Chociaż po czasie nieśmiało przyznajemy między sobą, że najładniejsze były te pospolite żółte ptaszki. I zielone papużki, które widzieliśmy jeszcze kilkanaście razy na palmach. Chociaż przewodnikowi oczywiście tego nie przyznaliśmy, jeszcze byśmy mu serce złamali. Więc oficjalnie zachwycaliśmy się wielkim czerwonym ptakiem, którego wypatrzył na sam koniec. I którym chwalił się później innym napotkanym przewodnikom.
A przewodników mijaliśmy wielu, bo atrakcja jest niesamowicie popularna.
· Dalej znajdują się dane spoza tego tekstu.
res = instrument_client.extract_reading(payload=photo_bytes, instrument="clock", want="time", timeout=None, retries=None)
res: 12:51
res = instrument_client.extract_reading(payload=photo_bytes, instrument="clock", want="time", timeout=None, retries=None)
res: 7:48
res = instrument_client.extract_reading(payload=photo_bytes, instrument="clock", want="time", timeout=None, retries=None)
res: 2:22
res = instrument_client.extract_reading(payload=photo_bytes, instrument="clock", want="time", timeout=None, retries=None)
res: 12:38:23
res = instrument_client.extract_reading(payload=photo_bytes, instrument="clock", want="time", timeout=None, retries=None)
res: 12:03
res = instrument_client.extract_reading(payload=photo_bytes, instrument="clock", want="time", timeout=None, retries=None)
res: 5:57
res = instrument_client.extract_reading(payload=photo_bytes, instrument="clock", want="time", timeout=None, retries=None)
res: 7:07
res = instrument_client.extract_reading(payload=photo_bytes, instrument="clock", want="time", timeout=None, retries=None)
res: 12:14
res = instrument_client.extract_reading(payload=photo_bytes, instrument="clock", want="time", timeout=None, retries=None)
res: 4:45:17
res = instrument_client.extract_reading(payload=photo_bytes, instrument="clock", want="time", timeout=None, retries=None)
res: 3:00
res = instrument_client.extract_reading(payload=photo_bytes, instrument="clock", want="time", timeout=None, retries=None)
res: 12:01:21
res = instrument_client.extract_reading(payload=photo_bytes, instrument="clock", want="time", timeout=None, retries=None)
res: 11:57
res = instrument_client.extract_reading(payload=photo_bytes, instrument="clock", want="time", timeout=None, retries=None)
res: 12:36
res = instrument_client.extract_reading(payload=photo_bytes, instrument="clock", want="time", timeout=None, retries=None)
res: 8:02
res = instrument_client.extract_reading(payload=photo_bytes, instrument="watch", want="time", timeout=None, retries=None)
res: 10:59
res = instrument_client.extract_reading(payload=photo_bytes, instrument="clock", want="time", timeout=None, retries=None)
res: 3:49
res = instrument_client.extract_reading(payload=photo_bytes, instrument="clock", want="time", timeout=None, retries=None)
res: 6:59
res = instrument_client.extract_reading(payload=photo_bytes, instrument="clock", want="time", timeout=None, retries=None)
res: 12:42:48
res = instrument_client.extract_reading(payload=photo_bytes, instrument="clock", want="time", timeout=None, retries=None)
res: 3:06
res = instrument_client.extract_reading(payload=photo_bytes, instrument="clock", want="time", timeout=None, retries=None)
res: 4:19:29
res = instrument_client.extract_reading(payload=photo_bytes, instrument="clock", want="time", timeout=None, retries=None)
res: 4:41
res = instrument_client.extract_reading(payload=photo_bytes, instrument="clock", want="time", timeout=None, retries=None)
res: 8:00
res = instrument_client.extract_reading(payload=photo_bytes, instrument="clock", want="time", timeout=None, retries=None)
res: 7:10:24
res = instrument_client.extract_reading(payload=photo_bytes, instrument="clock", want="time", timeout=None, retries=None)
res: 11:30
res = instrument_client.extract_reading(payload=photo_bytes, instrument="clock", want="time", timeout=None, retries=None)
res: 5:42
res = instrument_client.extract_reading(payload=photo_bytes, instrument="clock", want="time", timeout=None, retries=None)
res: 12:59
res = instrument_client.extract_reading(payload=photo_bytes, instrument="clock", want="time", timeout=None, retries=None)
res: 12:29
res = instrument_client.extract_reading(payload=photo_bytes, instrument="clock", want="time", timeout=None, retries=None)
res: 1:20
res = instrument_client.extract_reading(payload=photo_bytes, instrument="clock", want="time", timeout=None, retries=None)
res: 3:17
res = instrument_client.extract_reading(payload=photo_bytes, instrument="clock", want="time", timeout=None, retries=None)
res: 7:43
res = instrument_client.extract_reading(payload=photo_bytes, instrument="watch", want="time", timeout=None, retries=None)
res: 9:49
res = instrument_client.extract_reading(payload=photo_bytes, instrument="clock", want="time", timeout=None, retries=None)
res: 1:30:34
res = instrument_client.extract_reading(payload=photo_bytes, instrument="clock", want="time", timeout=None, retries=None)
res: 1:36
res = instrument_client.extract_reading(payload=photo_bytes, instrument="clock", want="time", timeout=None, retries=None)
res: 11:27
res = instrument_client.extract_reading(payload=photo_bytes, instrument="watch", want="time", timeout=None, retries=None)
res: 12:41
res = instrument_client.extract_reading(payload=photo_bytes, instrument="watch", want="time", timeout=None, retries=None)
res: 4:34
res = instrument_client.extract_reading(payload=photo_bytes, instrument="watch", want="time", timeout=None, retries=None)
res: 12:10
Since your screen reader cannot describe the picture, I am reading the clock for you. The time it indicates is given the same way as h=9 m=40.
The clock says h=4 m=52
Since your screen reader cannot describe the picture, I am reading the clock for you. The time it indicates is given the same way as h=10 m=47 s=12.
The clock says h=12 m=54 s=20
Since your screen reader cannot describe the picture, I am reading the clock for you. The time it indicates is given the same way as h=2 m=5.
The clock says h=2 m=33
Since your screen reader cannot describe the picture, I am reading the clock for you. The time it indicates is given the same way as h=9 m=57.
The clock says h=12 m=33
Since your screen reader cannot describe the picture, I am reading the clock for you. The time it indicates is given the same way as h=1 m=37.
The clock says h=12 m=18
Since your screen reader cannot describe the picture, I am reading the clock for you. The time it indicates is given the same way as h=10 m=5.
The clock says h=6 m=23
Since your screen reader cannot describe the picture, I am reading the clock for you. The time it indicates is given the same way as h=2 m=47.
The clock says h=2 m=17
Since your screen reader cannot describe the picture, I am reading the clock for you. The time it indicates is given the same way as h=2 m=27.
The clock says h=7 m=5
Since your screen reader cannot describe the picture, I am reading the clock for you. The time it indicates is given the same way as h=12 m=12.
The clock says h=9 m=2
Warto tutaj wspomnieć o naszym (jeszcze bardziej niesamowitym) farcie. Bowiem wszystkie pozostałe wycieczki liczyły 10-15 osób. My za to byliśmy jedyni. Wycieczka indywidualna, w cenie grupowej. Takie przypadki to ja lubię.
Cascada Marinka – najpopularniejszy wodospad w Minca
Jeżeli Minca coś Wam już mówi, to prawdopodobnie słyszeliście również o Cascada de Marinka. Wodospadzie, który znajduje się nieopodal i stanowi popularny cel spacerowy. Oraz jedną z największych atrakcji miasteczka.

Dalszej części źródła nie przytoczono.